Feedlot worker says manager put wastewater into aquifer
Idaho man faces December sentencing
POCATELLO, Idaho – A Southern Idaho feedlot manager who was convicted in April of violating drinking water laws was injecting contaminated wastewater into an aquifer, prosecutors said.
Cory King, the manager of Double C Farms, was found guilty of four counts of violating the Safe Drinking Water Act and corresponding state laws in 2005 at the feedlot near Burley. King is scheduled to be sentenced next month.
On Monday, U.S. District Judge B. Lynn Winmill presided over an evidentiary hearing intended to resolve factual and legal differences before sentencing.
During the trial, the judge prohibited prosecutors from presenting any evidence or testimony related to the exact contents of the fluids injected into the aquifer through a series of pipes and irrigation wells.
But those restrictions were not in place Monday, the first of a two-day hearing in U.S. District Court in Pocatello. In the original indictment, federal prosecutors accused King of knowingly injecting contaminated water into the aquifer without permits and trying to conceal what he was doing.

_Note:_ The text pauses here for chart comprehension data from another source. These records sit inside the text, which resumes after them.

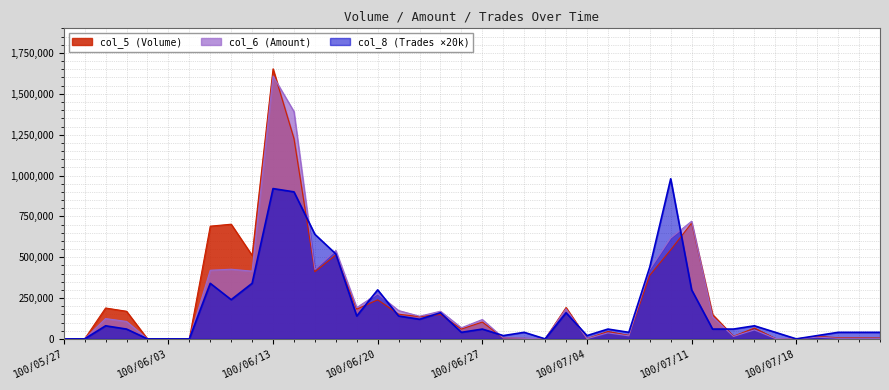

What is the difference between the maximum and minimum values in the col_6 (Amount) series?

1609130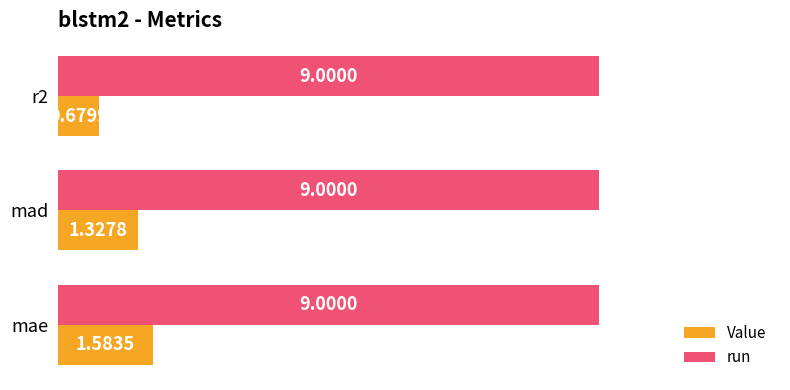

What is the maximum value for run?

9.0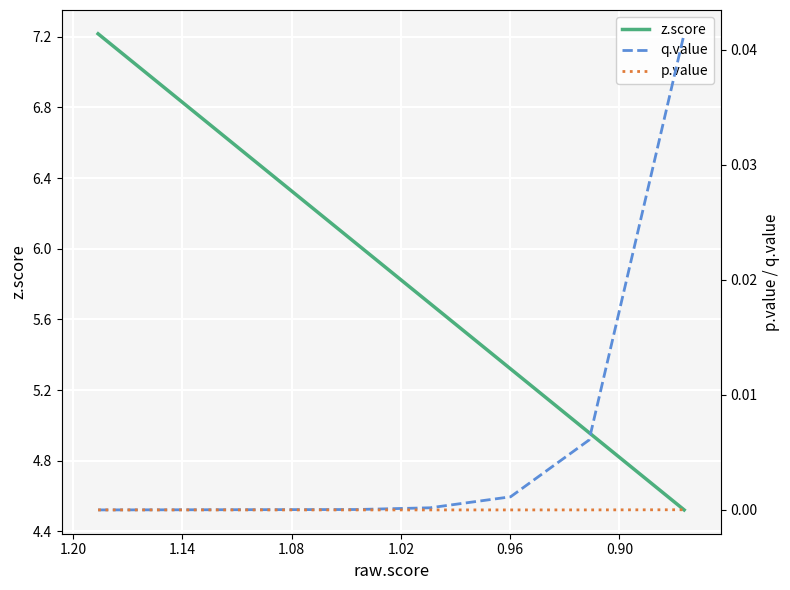

How many series are shown in this chart?

3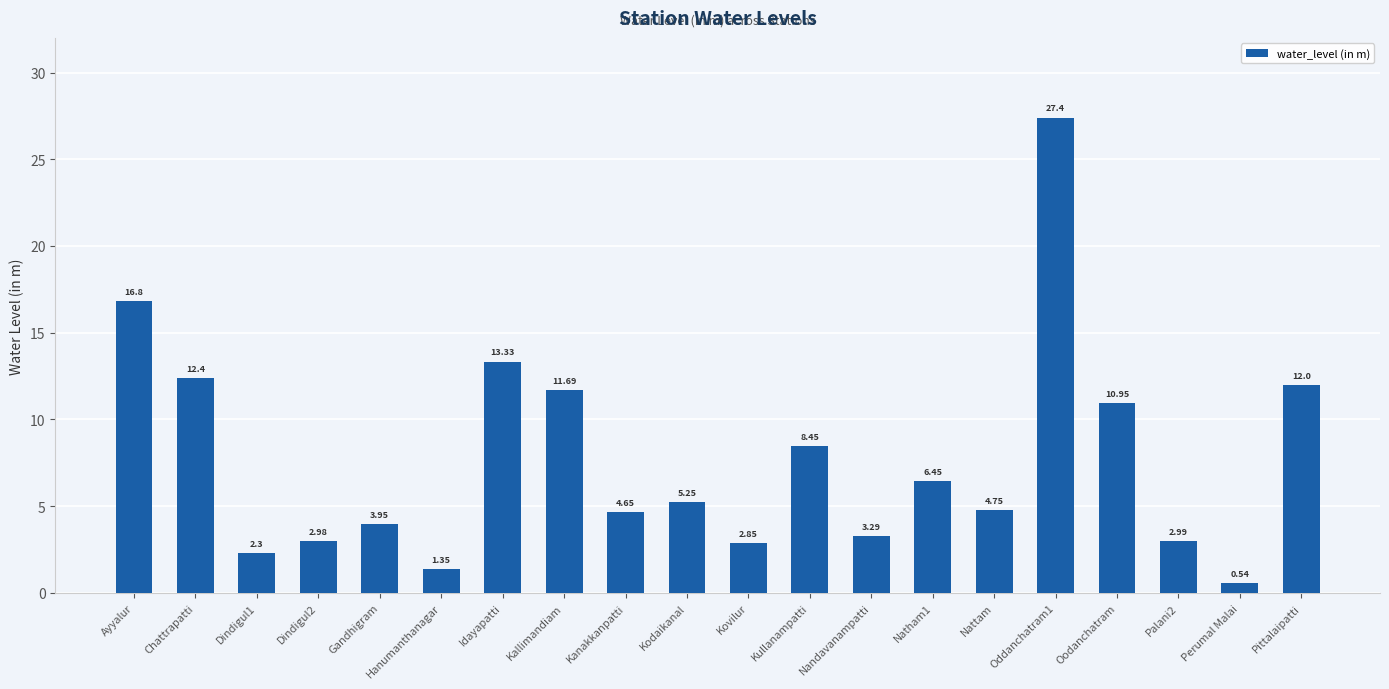

Count the number of values greater than 5.

10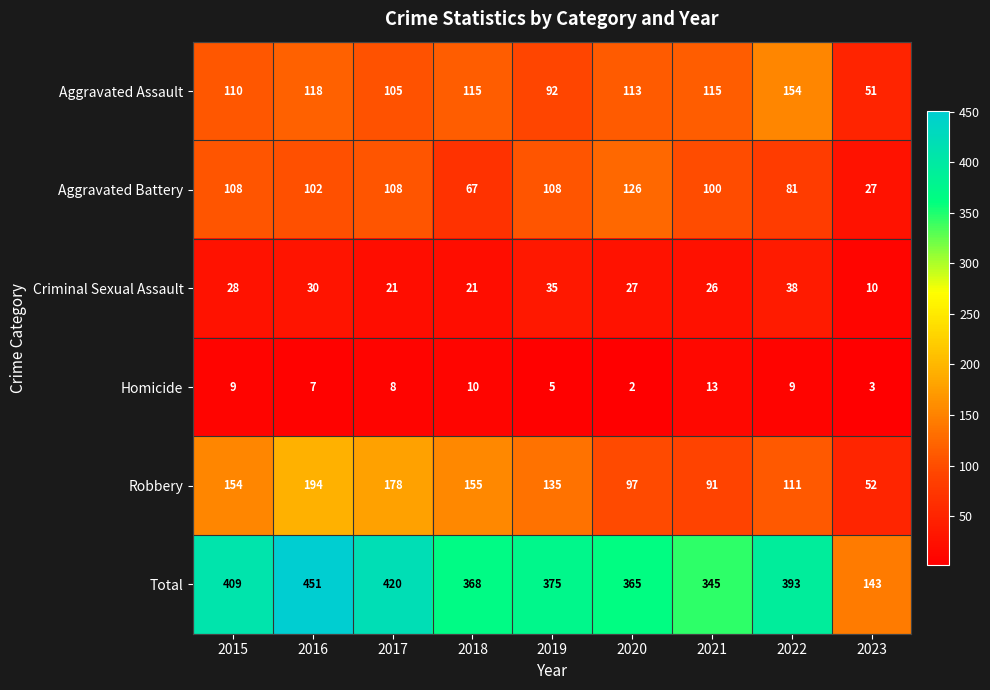

Is it true that Criminal Sexual Assault equals 15 at 2023?

False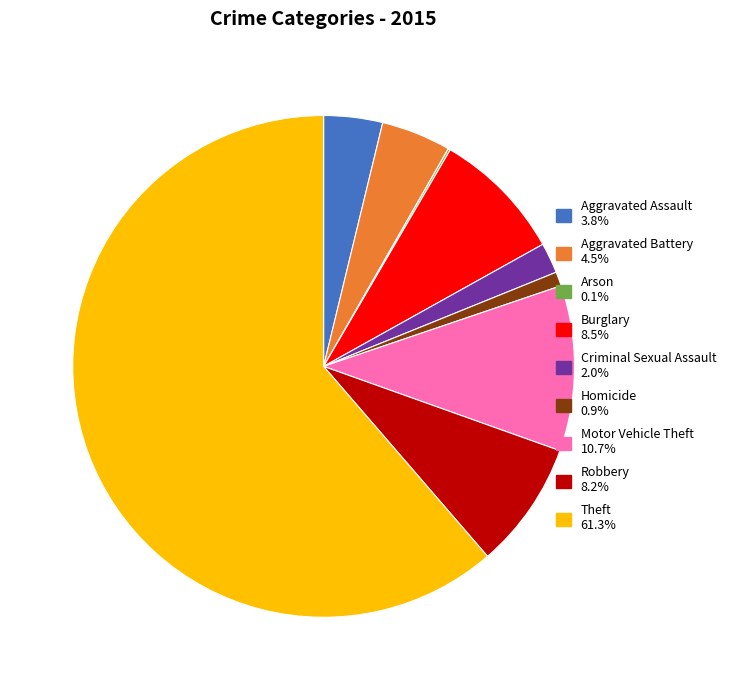

What is the ratio of the value at Robbery to the value at Criminal Sexual Assault?

4.2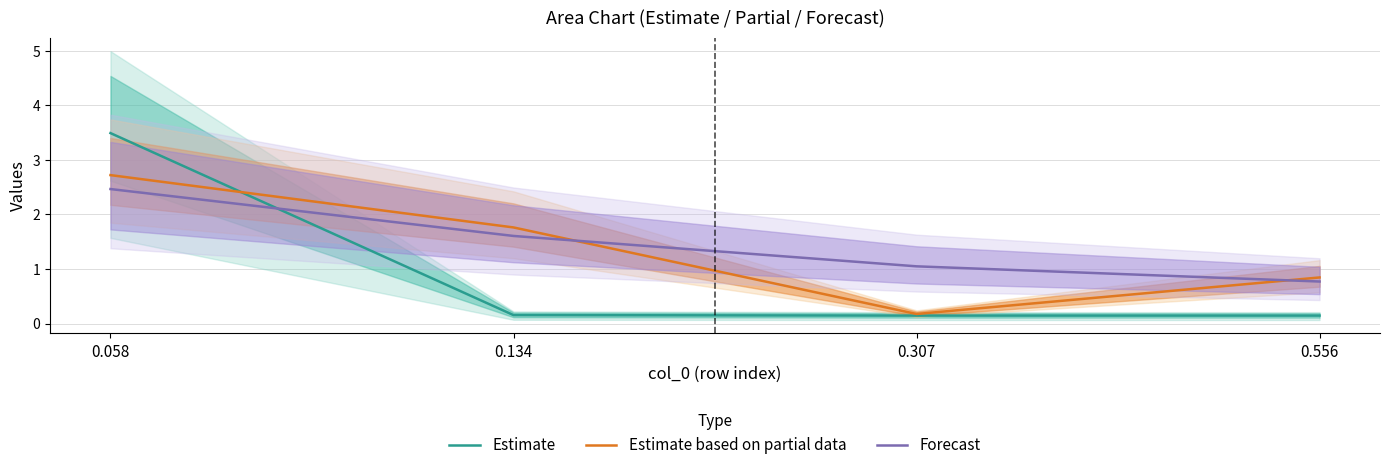

Is it true that Estimate equals 0.3 at 0.134?

False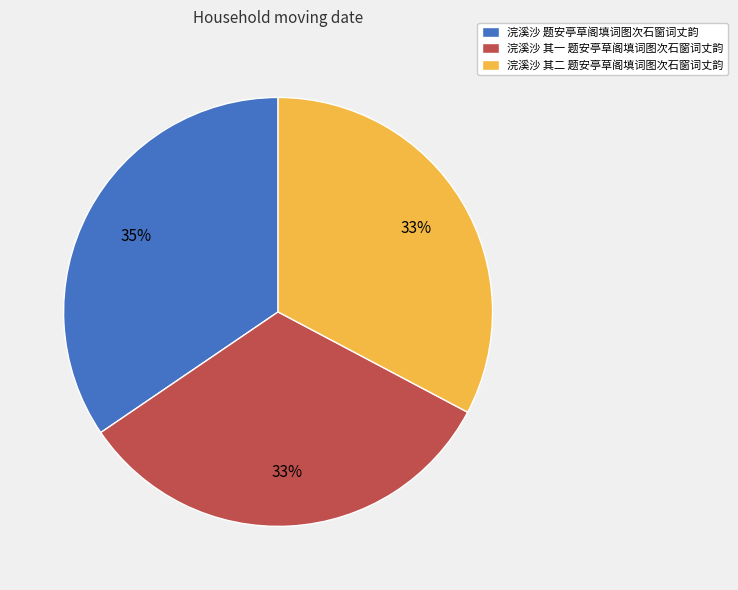

How many segments does this pie chart have?

3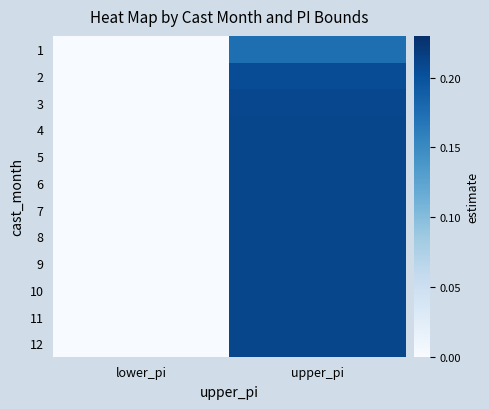

Reading right to left, list all the values displayed in this chart.

1: upper_pi=0.2	lower_pi=0.0
2: upper_pi=0.2	lower_pi=0.0
3: upper_pi=0.2	lower_pi=0.0
4: upper_pi=0.2	lower_pi=0.0
5: upper_pi=0.2	lower_pi=0.0
6: upper_pi=0.2	lower_pi=0.0
7: upper_pi=0.2	lower_pi=0.0
8: upper_pi=0.2	lower_pi=0.0
9: upper_pi=0.2	lower_pi=0.0
10: upper_pi=0.2	lower_pi=0.0
11: upper_pi=0.2	lower_pi=0.0
12: upper_pi=0.2	lower_pi=0.0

Shawn Carson, former Double C employee and prosecution witness who took the stand, told the judge he watched contaminated water being pumped into the ground at the feedlot.
Carson alerted state inspectors about the wells and said he had been aware of the practice occurring with at least one of the wells since he began working full time at the feedlot in 1993.
He also said one of the wells was used to suck up wastewater from other facilities during a wet spring in 2005.
Defense attorneys tried to discredit Carson’s testimony and similar statements made by the state investigator. King’s lawyers also attacked the competence and credibility of the scientists who gathered and tested water samples.